東京パラリンピック報告会で、出身地十日町の子どもたちと一緒に走る樋口政幸選手=16日、十日町市小泉
東京パラリンピック報告会で、出身地十日町の子どもたちと一緒に走る樋口政幸選手=16日、十日町市小泉

 東京パラリンピック陸上男子5000メートル(車いすT54)で8位に入賞した新潟県十日町市出身の樋口政幸選手(42)の凱旋(がいせん)報告会が16日、同市の吉田ふれあいスポーツセンターで開かれた。陸上競技に取り組む市内の小中学生が屋外のコースを一緒に走り、憧れの先輩のパワーに触れた。

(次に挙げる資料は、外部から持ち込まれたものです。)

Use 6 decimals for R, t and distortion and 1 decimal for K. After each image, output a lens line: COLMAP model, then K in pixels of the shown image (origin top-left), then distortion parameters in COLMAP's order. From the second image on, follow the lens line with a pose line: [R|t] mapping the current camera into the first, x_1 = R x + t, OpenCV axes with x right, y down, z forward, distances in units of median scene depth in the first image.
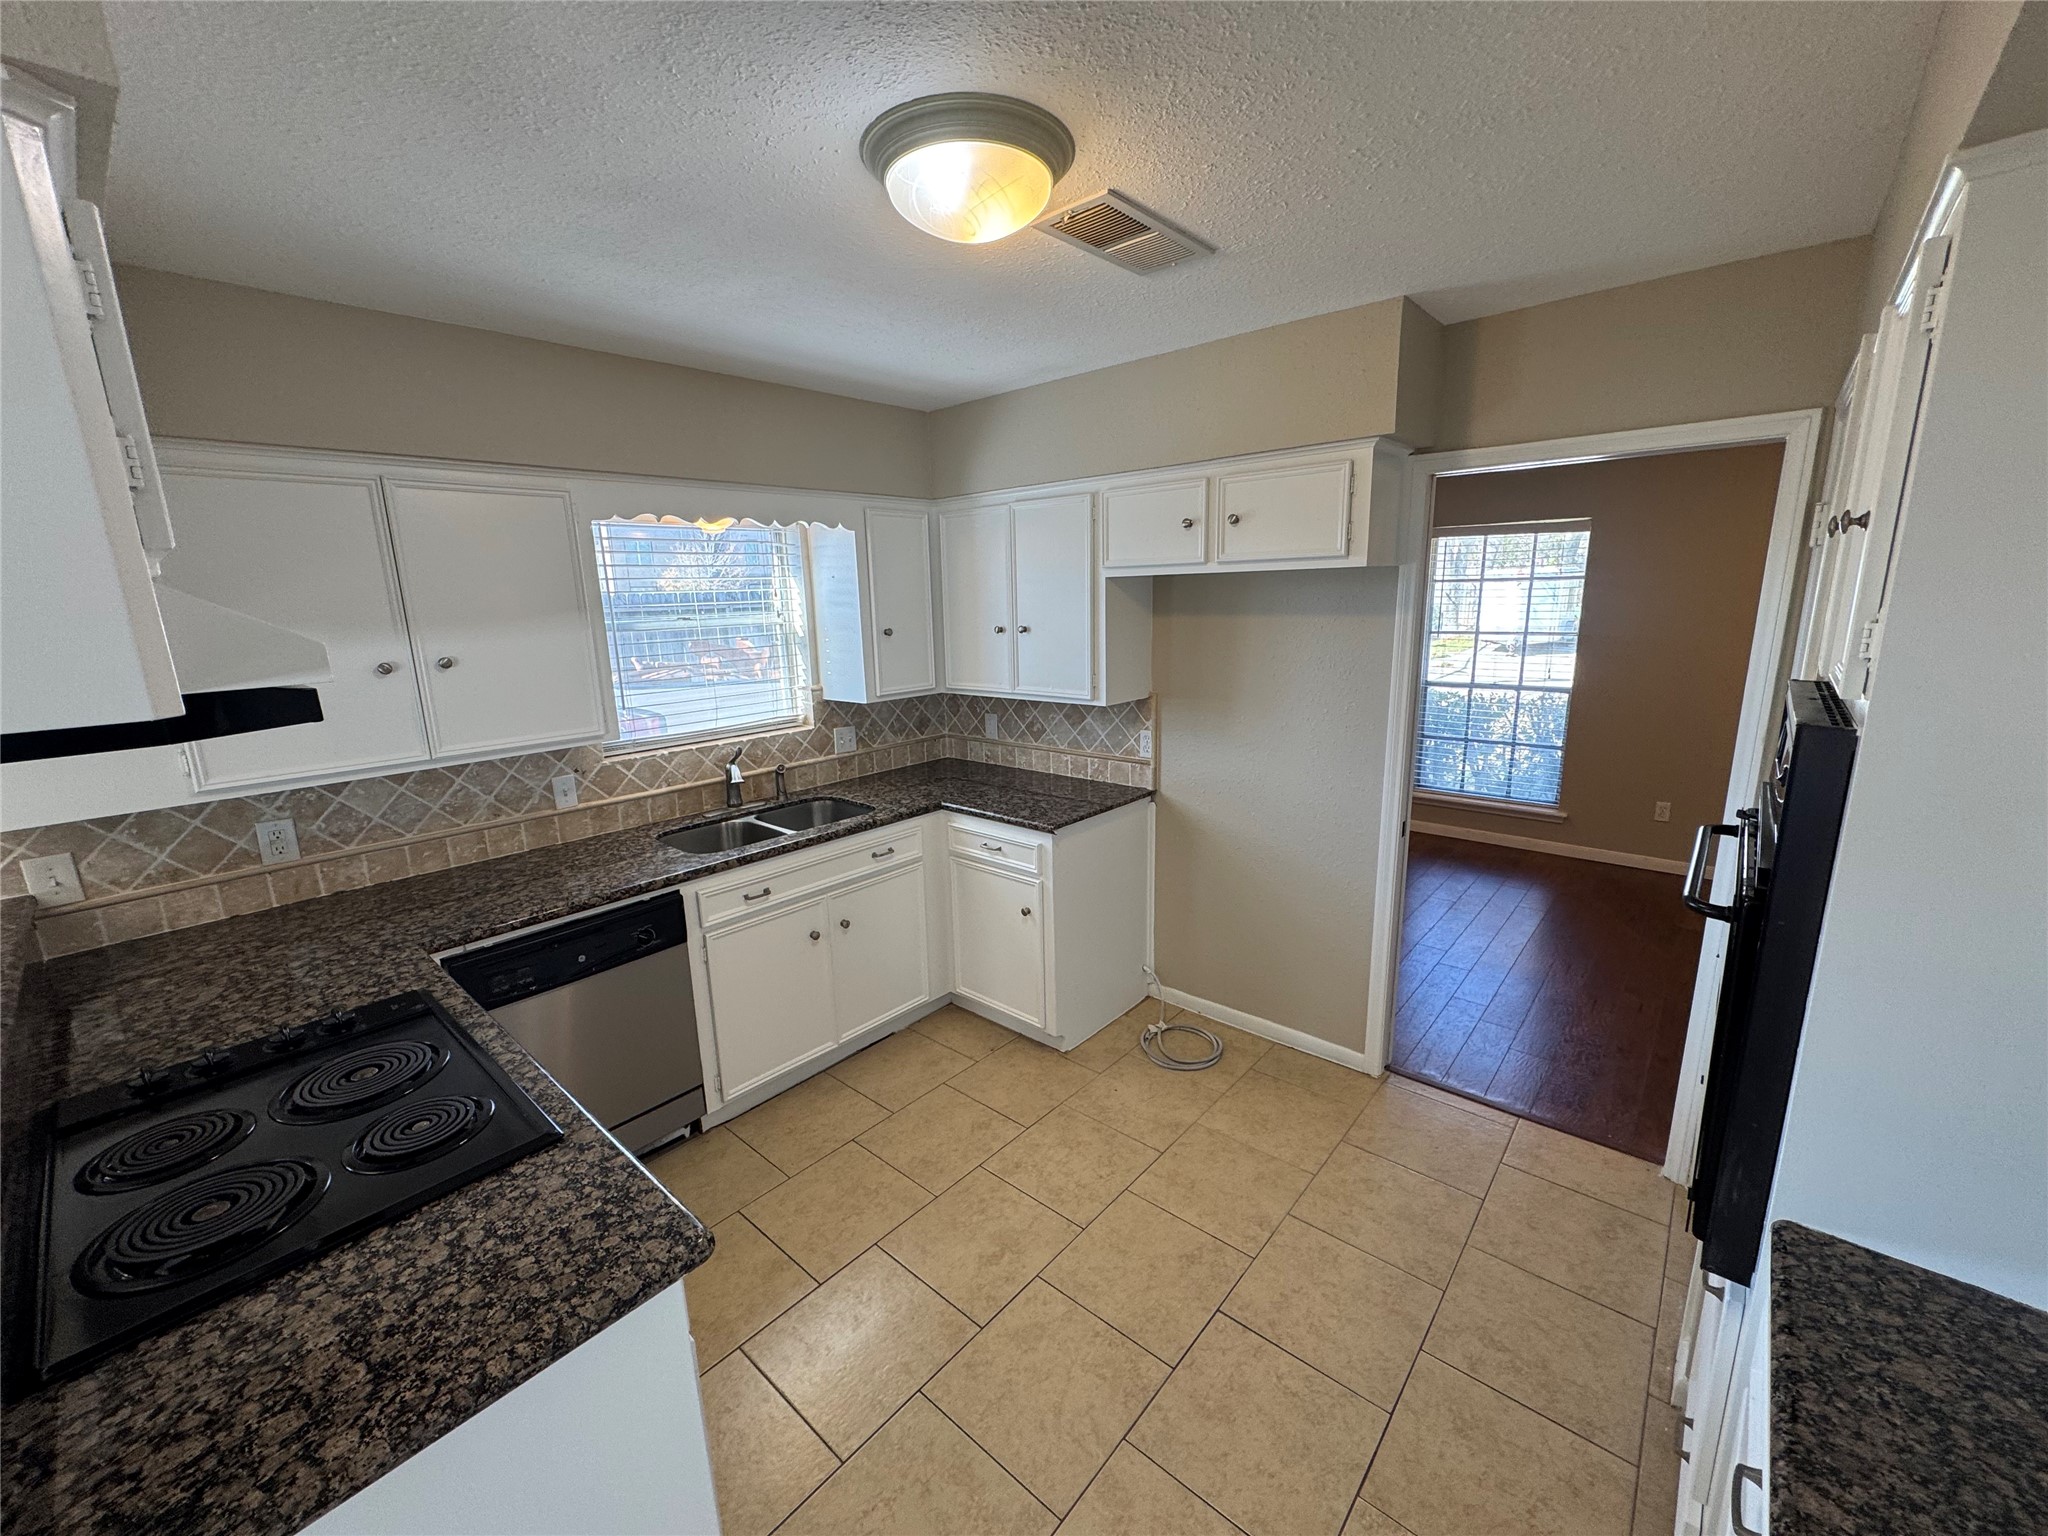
lens RADIAL K [[816.6, 0, 1020.0], [0, 816.6, 772.1], [0, 0, 1]] dist [-0.001600, 0.000542]
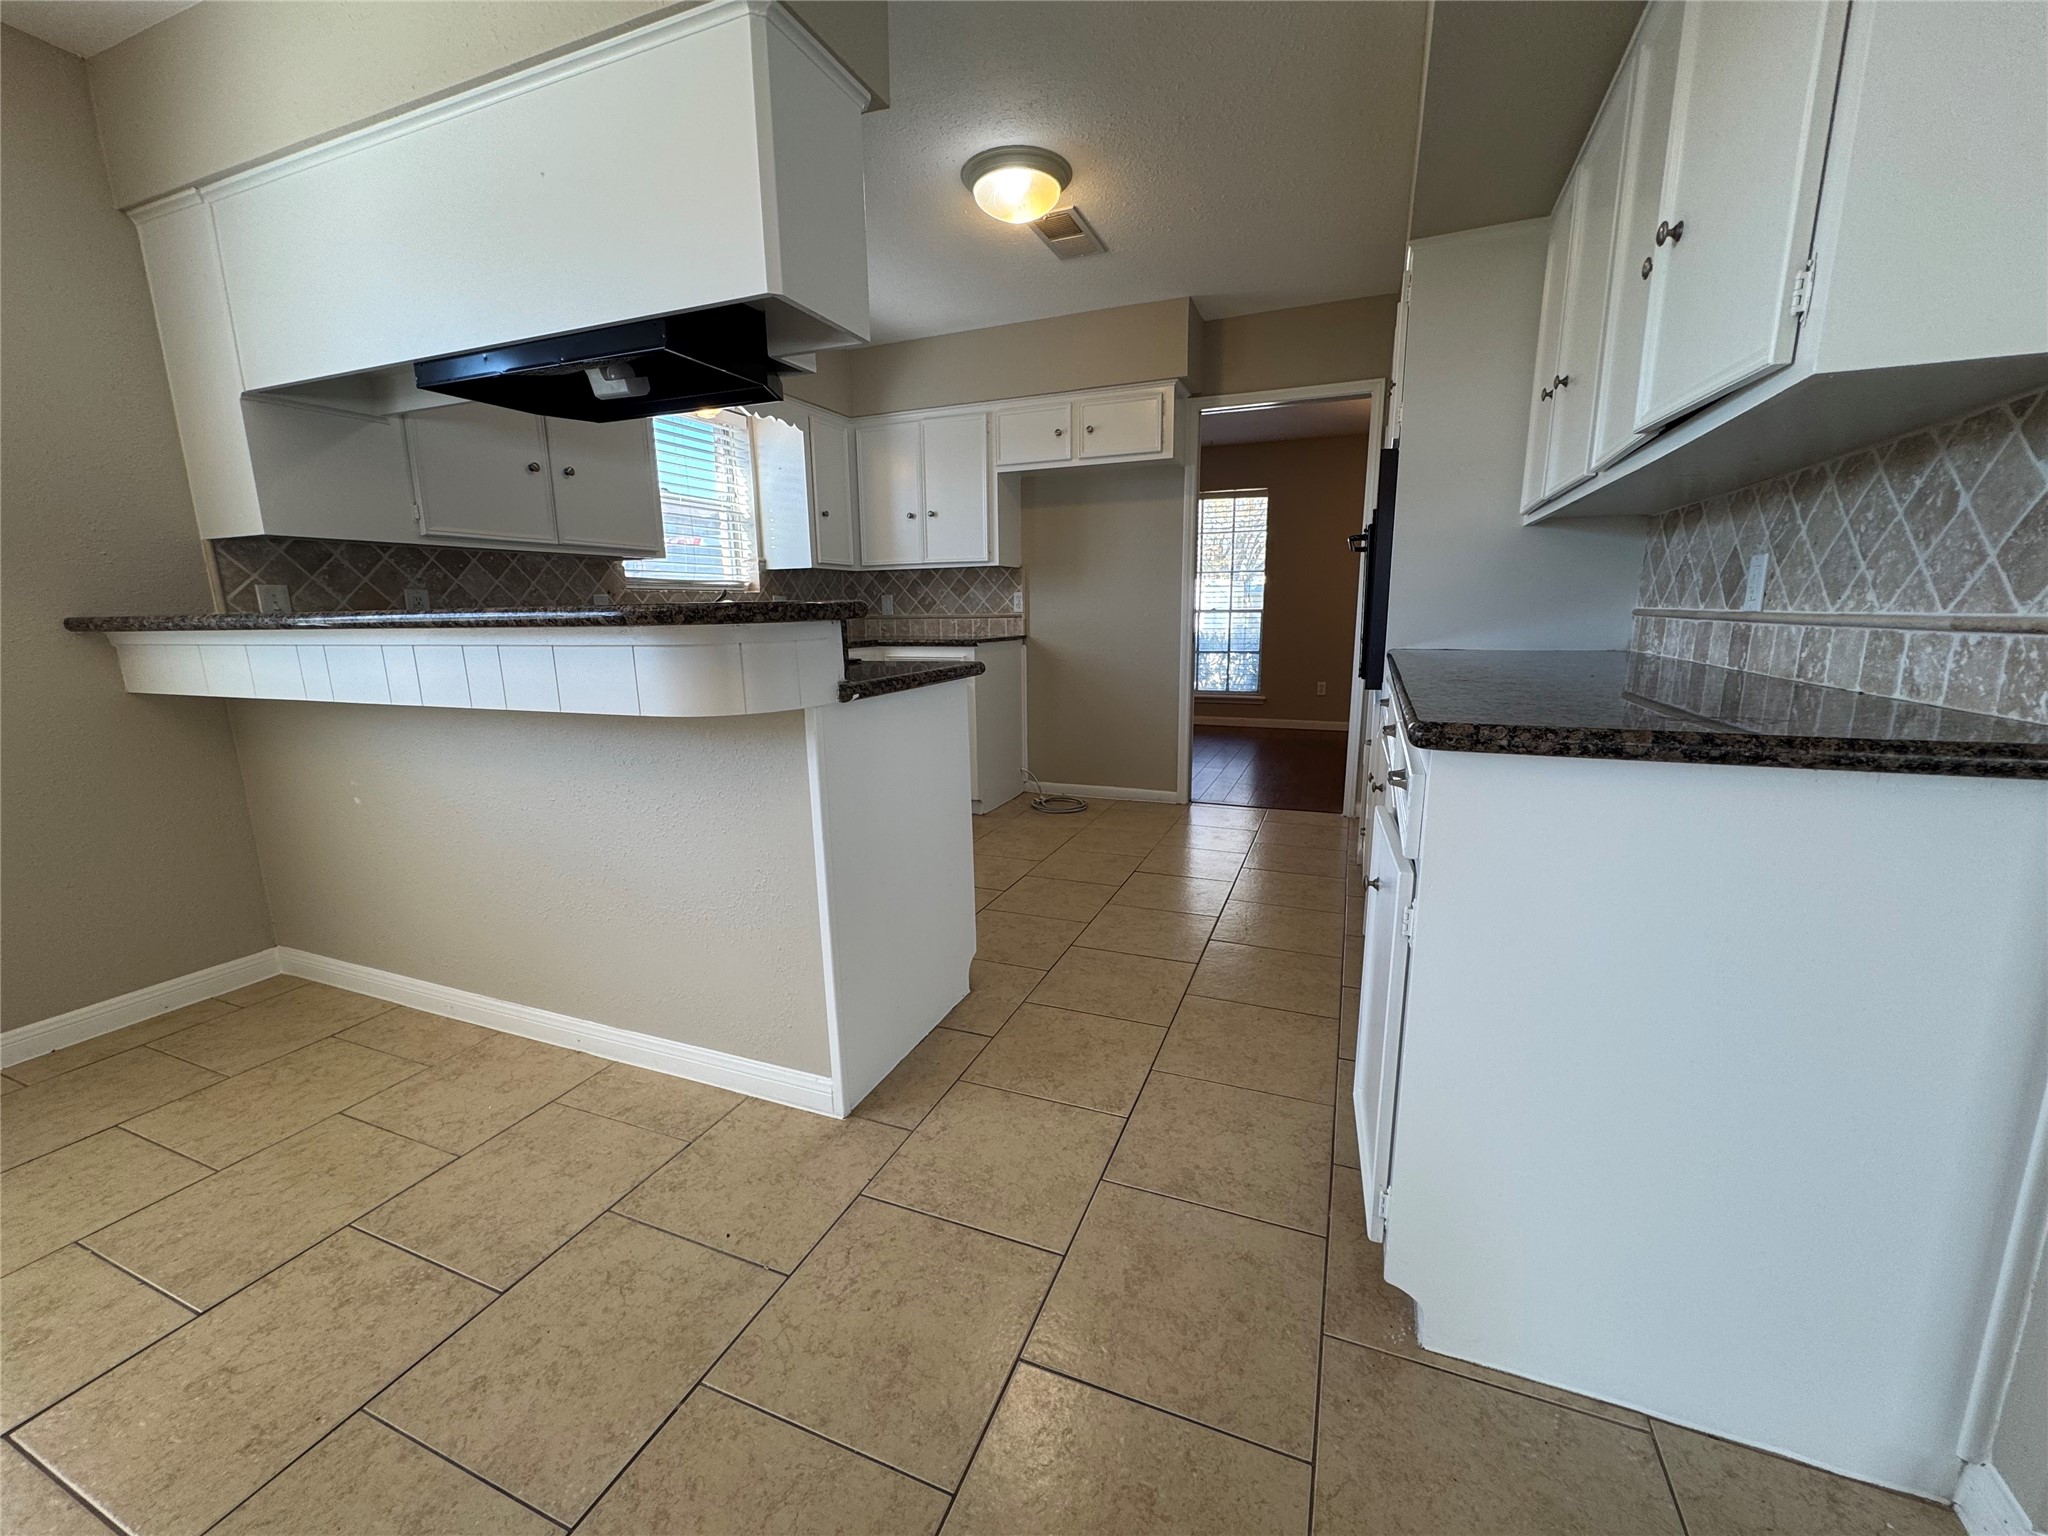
lens RADIAL K [[816.6, 0, 1019.6], [0, 816.6, 772.0], [0, 0, 1]] dist [-0.001600, 0.000542]
pose [[0.945467, -0.048562, 0.322078, -0.349584], [0.057202, 0.998211, -0.017411, 0.317626], [-0.320656, 0.034885, 0.946553, -0.360987]]
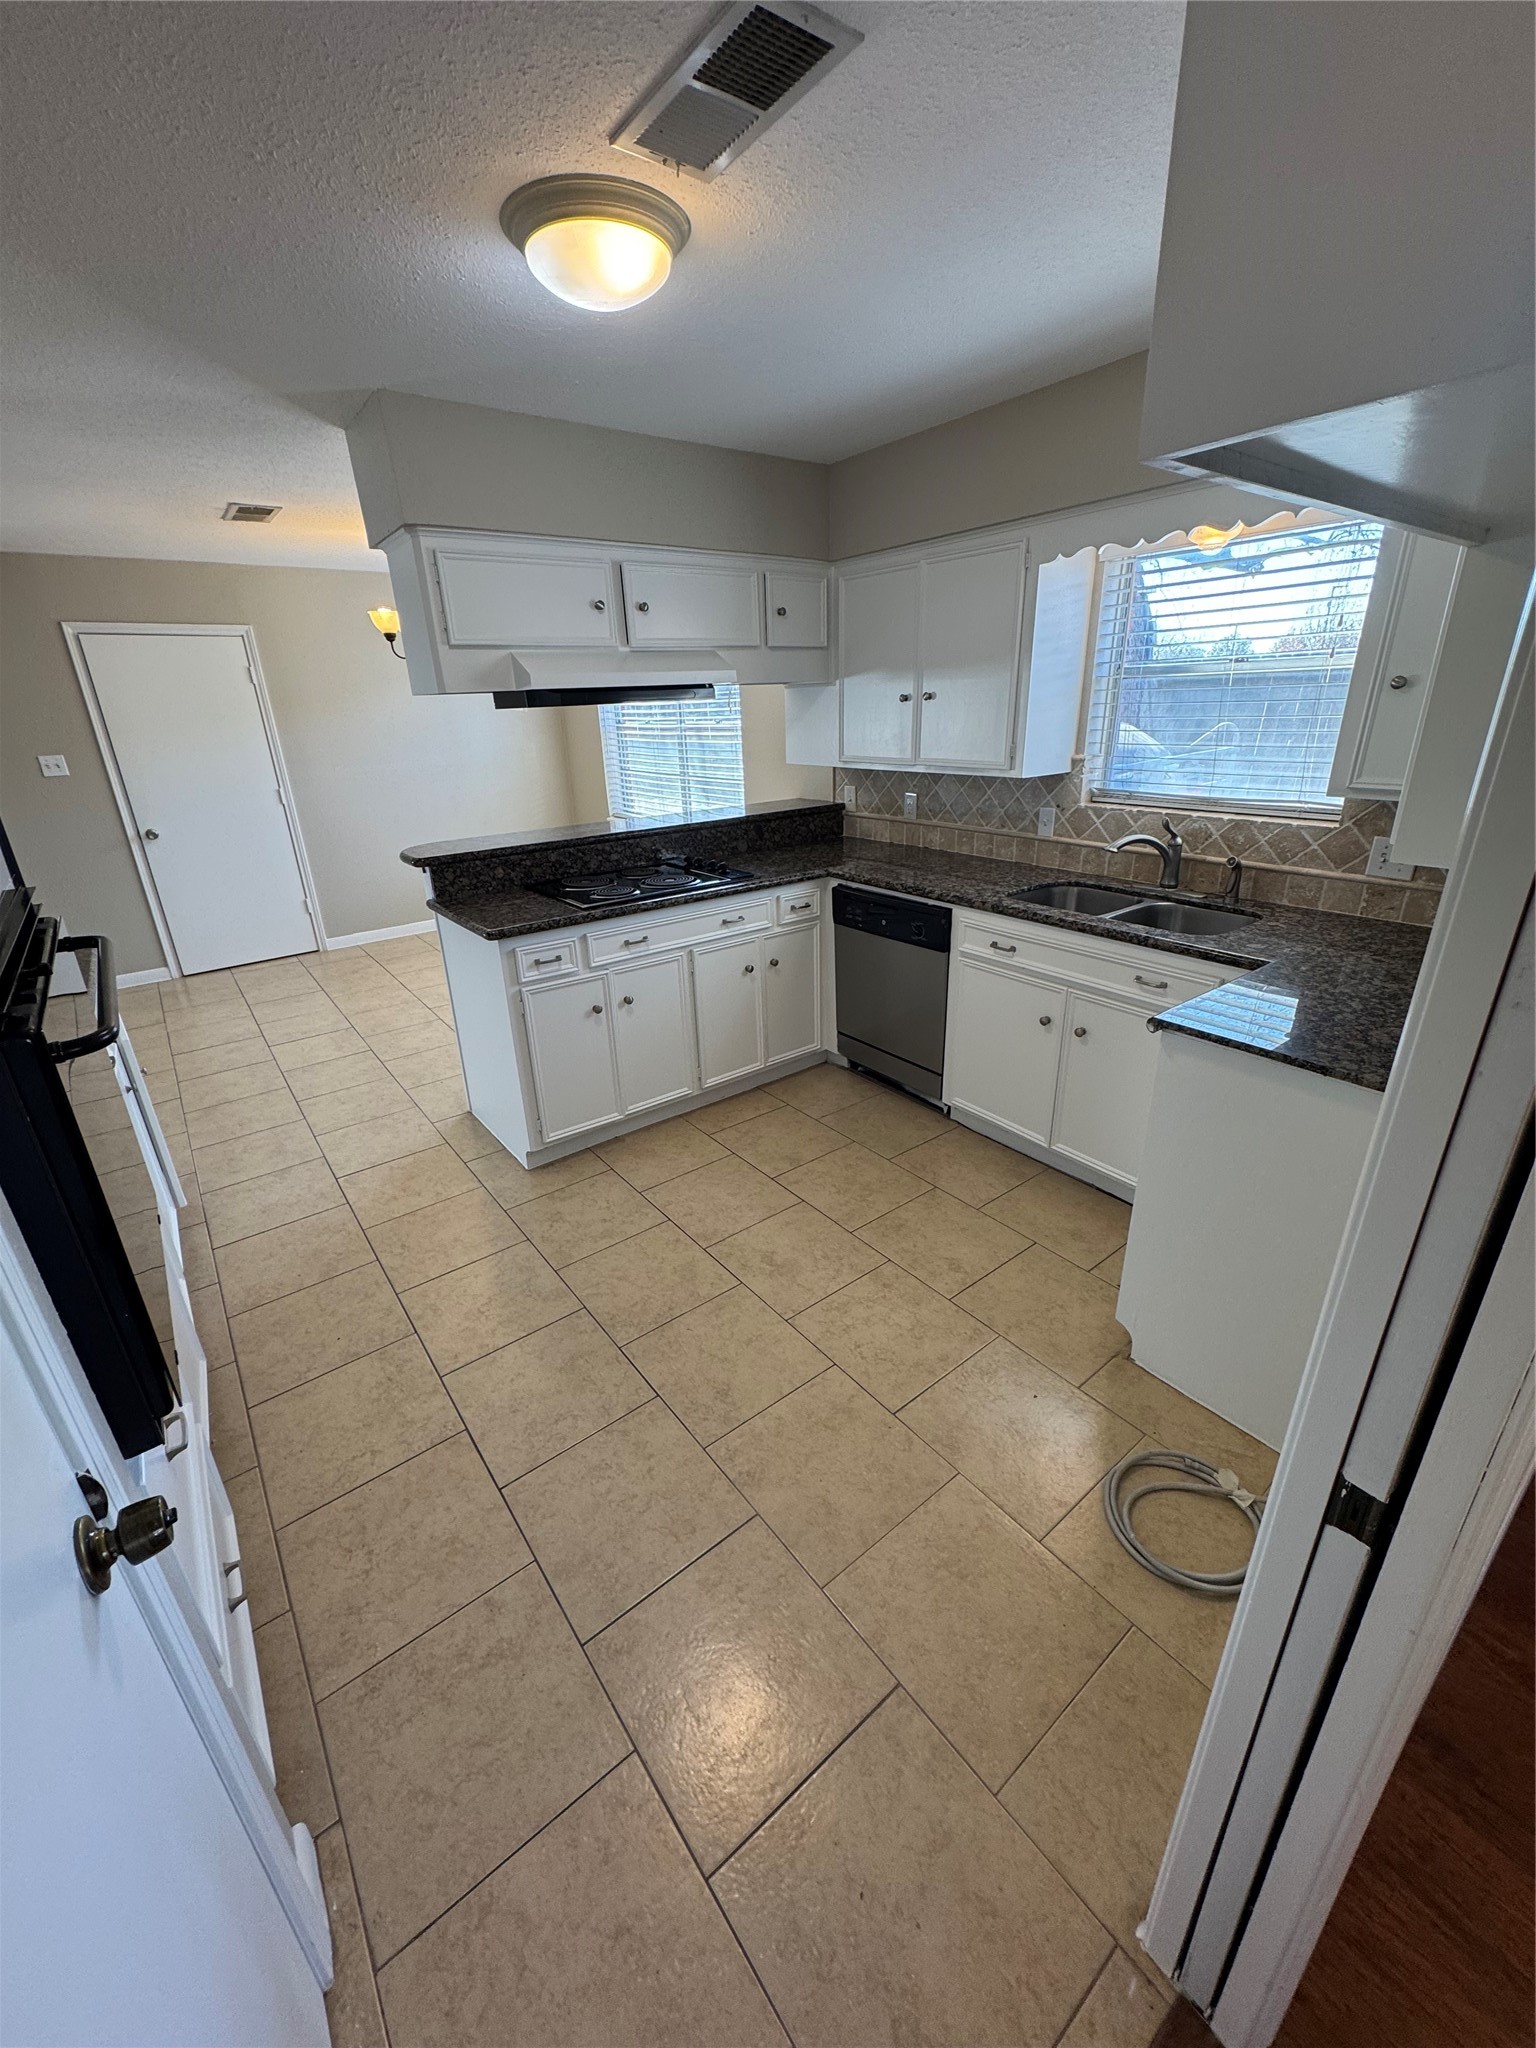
lens RADIAL K [[816.6, 0, 771.5], [0, 816.6, 1027.7], [0, 0, 1]] dist [-0.001600, 0.000542]
pose [[-0.188131, 0.395970, -0.898785, 0.644936], [-0.177950, 0.886237, 0.427690, -0.137374], [0.965888, 0.240401, -0.096265, 0.765893]]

 3回目のパラリンピックとなった今大会で、樋口選手は5000メートルと1500メートルに出場。決勝に進んだ5000メートルでは、前回リオデジャネイロ大会の4位に続き入賞を果たした。

 市陸上競技協会主催の報告会には約70人が集まり、映像で大会を振り返った。樋口選手は、5000メートル決勝について「中盤から前に出る積極的なレースができた」と説明。無観客のレースだったが、「皆さんがテレビの前で応援してくれていると思うとすごく力になった」と感謝した。

 子どもたちからは、練習内容などについて質問も上がった。樋口選手は「練習の量も大事だが、いかに効率よく、けがをせずにできるか方法を工夫することも大切」などと答えた。

 この後、屋外のクロスカントリー競技場スタジアムで、樋口選手が競技用の車いすで走りを披露。子どもたちと一緒にコースを回って交流した。川治小学校6年の女子児童(11)は「樋口選手はやっぱり速くてすごかった。私も人を感動させる走りがしたい」と話していた。